Je pense que le problème invoqué était ridicule. Je ne sais pas trop quelles sont les véritables motivations de ces décisions. Peut-être estiment-ils que les Jeux Olympiques ne représentent pas assez pour le golf, que financièrement ce n’est pas assez intéressant pour eux, j’ai du mal à comprendre. Moi, personnellement j’y serais allé les yeux fermés, c’est une fierté de jouer pour son pays.
Que peut-on te souhaiter pour la fin de saison ?
D’obtenir ma carte pour le Ladies European Tour. Et d’essayer de remporter un tournoi sur le LET Access Series (LETAS).
Un mot sur ton équipementier Mizuno, avec qui tu es venue travailler aujourd’hui au Golf National. Qu’attends-tu de tes clubs ?
Déjà, c’était la première fois que je faisais un vraie fitting. Je joue désormais avec des clubs qui sont faits pour moi. C’est déjà une première. Sinon, je ne suis pas fan des lames, je recherche plutôt quelque chose d’intermédiaire. Je veux pouvoir travailler la balle et les trajectoires. Grâce à ce fitting, j’ai également un shaft qui me convient parfaitement. Je suis à la limite entre du stiff et du regular ce qui ne me fatigue pas trop en fin de journée et me permet de faire de la distance.

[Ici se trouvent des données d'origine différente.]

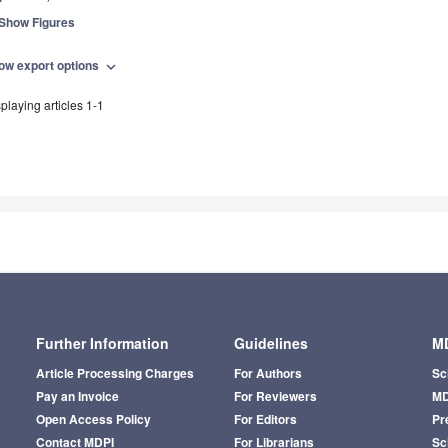
Show Figures
ow export options
expand_more
playing articles 1-1
Further Information
Guidelines
MD
Article Processing Charges
For Authors
Sc
Pay an Invoice
For Reviewers
MD
Open Access Policy
For Editors
Pr
Contact MDPI
For Librarians
Sci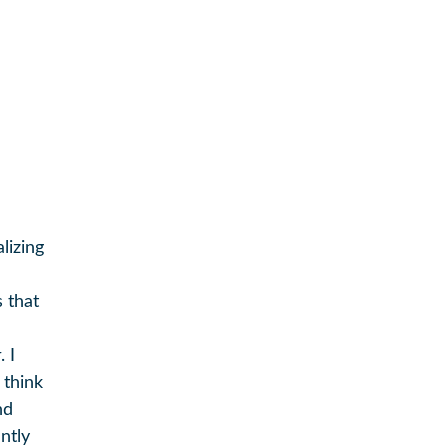
lizing
 that
 I
 think
nd
ntly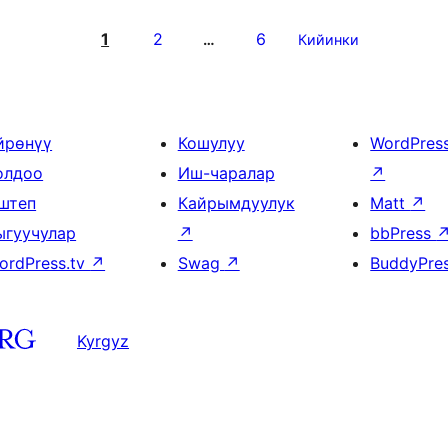
1
2
6
…
Кийинки
йрөнүү
Кошулуу
WordPres
олдоо
Иш-чаралар
↗
штеп
Кайрымдуулук
Matt
↗
ыгуучулар
↗
bbPress
ordPress.tv
↗
Swag
↗
BuddyPre
Kyrgyz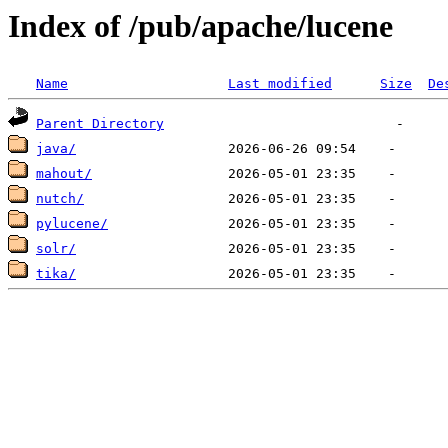
Index of /pub/apache/lucene
Name
Last modified
Size
De
Parent Directory
java/
mahout/
nutch/
pylucene/
solr/
tika/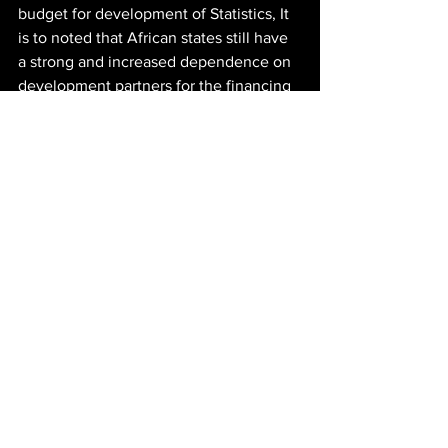
budget for development of Statistics, It 
is to noted that African states still have 
a strong and increased dependence on 
development partners for the financing 
of national statistical activities.
It is within this context that the 
contribution of a strategic social 
investment agency was sought. 
We are humbled to contribute to the 
pool of development insights in this 
space. 
This is how we 
#GrowZA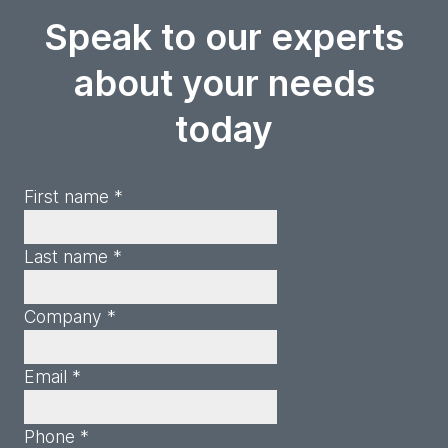
Speak to our experts
about your needs
today
First name *
Last name *
Company *
Email *
Phone *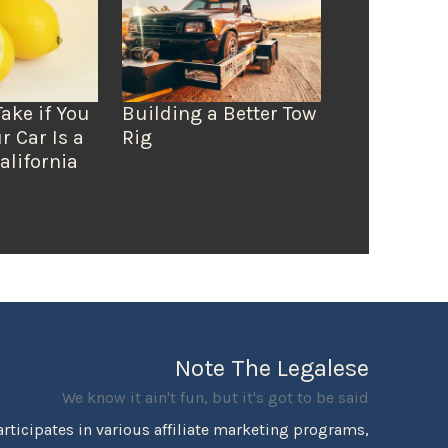
Take if You
Building a Better Tow
r Car Is a
Rig
alifornia
Note The Legalese
We know it ain't fun, but it's got to be said
rticipates in various affiliate marketing programs,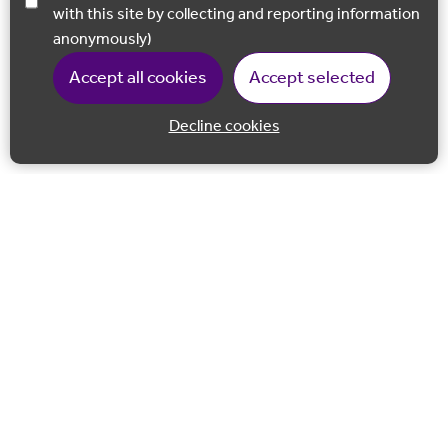
with this site by collecting and reporting information
anonymously)
Accept all cookies
Accept selected
Decline cookies
Back to 
Join our email list
Follow us on Facebook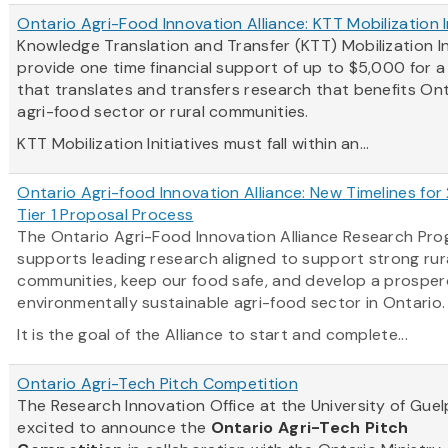
Ontario Agri-Food Innovation Alliance: KTT Mobilization I
Knowledge Translation and Transfer (KTT) Mobilization In
provide one time financial support of up to $5,000 for 
that translates and transfers research that benefits Ont
agri-food sector or rural communities.
KTT Mobilization Initiatives must fall within an...
Ontario Agri-food Innovation Alliance: New Timelines for
Tier 1 Proposal Process
The Ontario Agri-Food Innovation Alliance Research Pr
supports leading research aligned to support strong rur
communities, keep our food safe, and develop a prosper
environmentally sustainable agri-food sector in Ontario
It is the goal of the Alliance to start and complete...
Ontario Agri-Tech Pitch Competition
The Research Innovation Office at the University of Guel
excited to announce the
Ontario Agri-Tech Pitch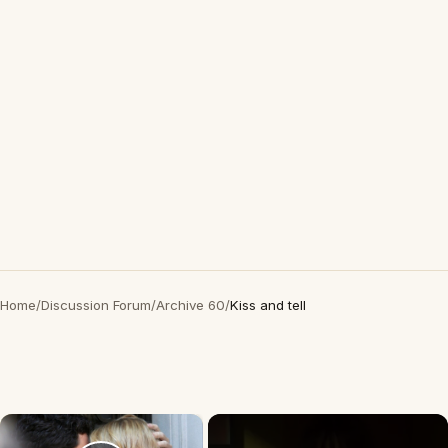
Home
/
Discussion Forum
/
Archive 60
/
Kiss and tell
×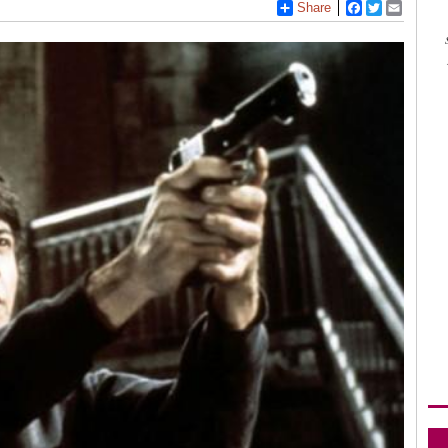
Share
Facebook
Twitter
Email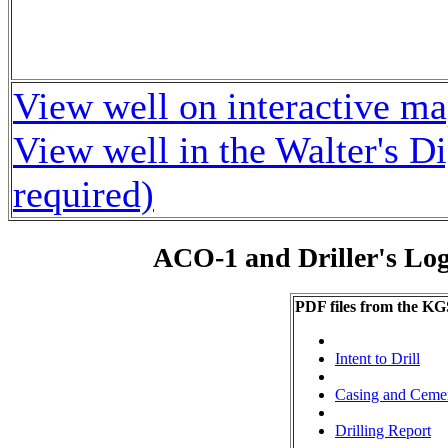
View well on interactive m
View well in the Walter's D
required)
ACO-1 and Driller's Lo
PDF files from the KG
Intent to Drill
Casing and Ceme
Drilling Report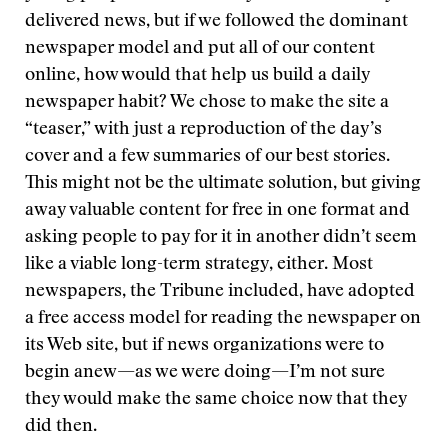
delivered news, but if we followed the dominant
newspaper model and put all of our content
online, how would that help us build a daily
newspaper habit? We chose to make the site a
“teaser,” with just a reproduction of the day’s
cover and a few summaries of our best stories.
This might not be the ultimate solution, but giving
away valuable content for free in one format and
asking people to pay for it in another didn’t seem
like a viable long-term strategy, either. Most
newspapers, the Tribune included, have adopted
a free access model for reading the newspaper on
its Web site, but if news organizations were to
begin anew—as we were doing—I’m not sure
they would make the same choice now that they
did then.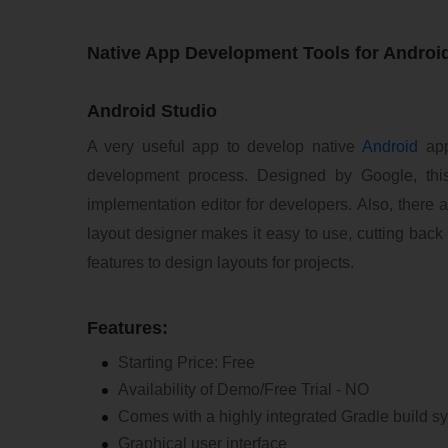
Native App Development Tools for Androi
Android Studio
A very useful app to develop native
Android
app
development process. Designed by Google, this
implementation editor for developers. Also, there ar
layout designer makes it easy to use, cutting back
features to design layouts for projects.
Features:
Starting Price: Free
Availability of Demo/Free Trial - NO
Comes with a highly integrated Gradle build 
Graphical user interface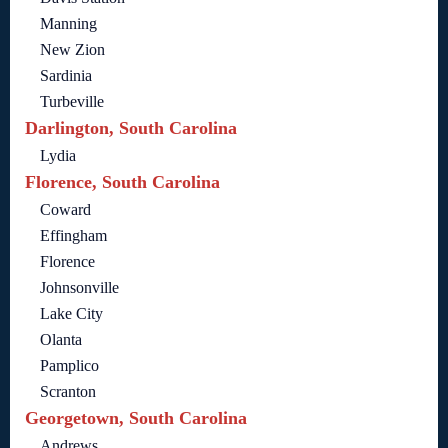
Manning
New Zion
Sardinia
Turbeville
Darlington, South Carolina
Lydia
Florence, South Carolina
Coward
Effingham
Florence
Johnsonville
Lake City
Olanta
Pamplico
Scranton
Georgetown, South Carolina
Andrews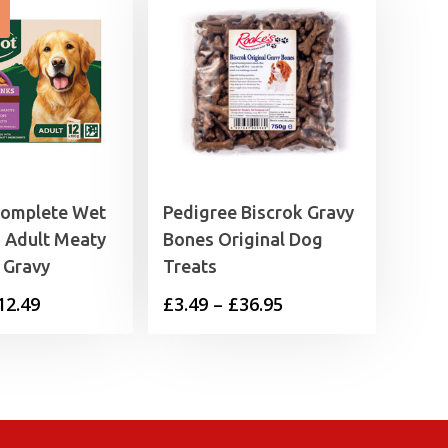
Complete Wet
Pedigree Biscrok Gravy
 Adult Meaty
Bones Original Dog
 Gravy
Treats
Price
Price
12.49
£
3.49
–
£
36.95
range:
range:
£4.25
£3.49
through
through
£12.49
£36.95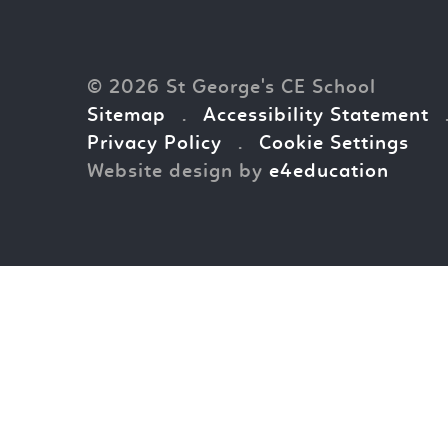
© 2026 St George's CE School
Sitemap
.
Accessibility Statement
Privacy Policy
.
Cookie Settings
Website design by
e4education
Cookie Policy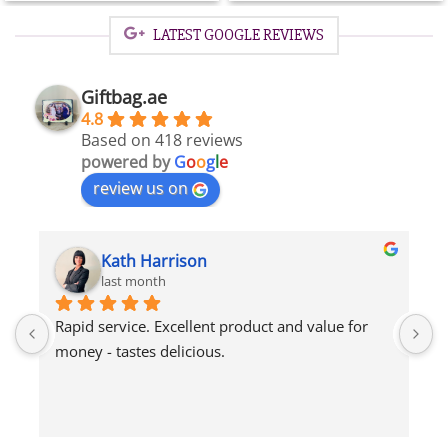
AED
AED
150.00.
75.00.
LATEST GOOGLE REVIEWS
Giftbag.ae
4.8
Based on 418 reviews
powered by
G
o
o
g
l
e
review us on
Tony Fitz-Gerald
2 months ago
Recipient said delicious thanks x
I
p
q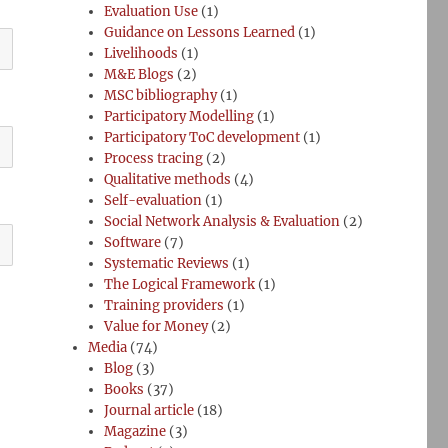
Evaluation Use
(1)
Guidance on Lessons Learned
(1)
Livelihoods
(1)
M&E Blogs
(2)
MSC bibliography
(1)
Participatory Modelling
(1)
Participatory ToC development
(1)
Process tracing
(2)
Qualitative methods
(4)
Self-evaluation
(1)
Social Network Analysis & Evaluation
(2)
Software
(7)
Systematic Reviews
(1)
The Logical Framework
(1)
Training providers
(1)
Value for Money
(2)
Media
(74)
Blog
(3)
Books
(37)
Journal article
(18)
Magazine
(3)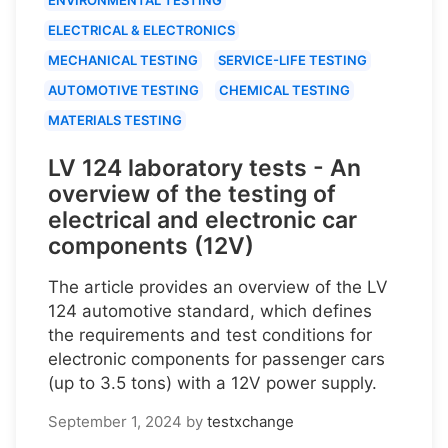
ELECTRICAL & ELECTRONICS
MECHANICAL TESTING
SERVICE-LIFE TESTING
AUTOMOTIVE TESTING
CHEMICAL TESTING
MATERIALS TESTING
LV 124 laboratory tests - An
overview of the testing of
electrical and electronic car
components (12V)
The article provides an overview of the LV
124 automotive standard, which defines
the requirements and test conditions for
electronic components for passenger cars
(up to 3.5 tons) with a 12V power supply.
September 1, 2024
by
testxchange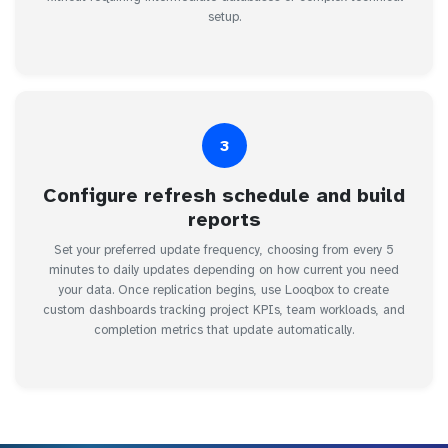
setup.
3
Configure refresh schedule and build
reports
Set your preferred update frequency, choosing from every 5
minutes to daily updates depending on how current you need
your data. Once replication begins, use Looqbox to create
custom dashboards tracking project KPIs, team workloads, and
completion metrics that update automatically.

Quel est ton club favori ?
C’est le bois 3. Actuellement je ne trape pas le driver, uniquement le bois 3. Je sais que la balle va finir sur la piste. Je me sens confiante avec ce club entre les mains. C’est d’ailleurs le cas depuis toute petite.
Le club que tu n’aimes pas sortir du sac ?
Le driver donc. En ce moment je fais un blocage dessus. C’est psychologique. Mais je peux en mettre n’importe où. C’est un gros problème.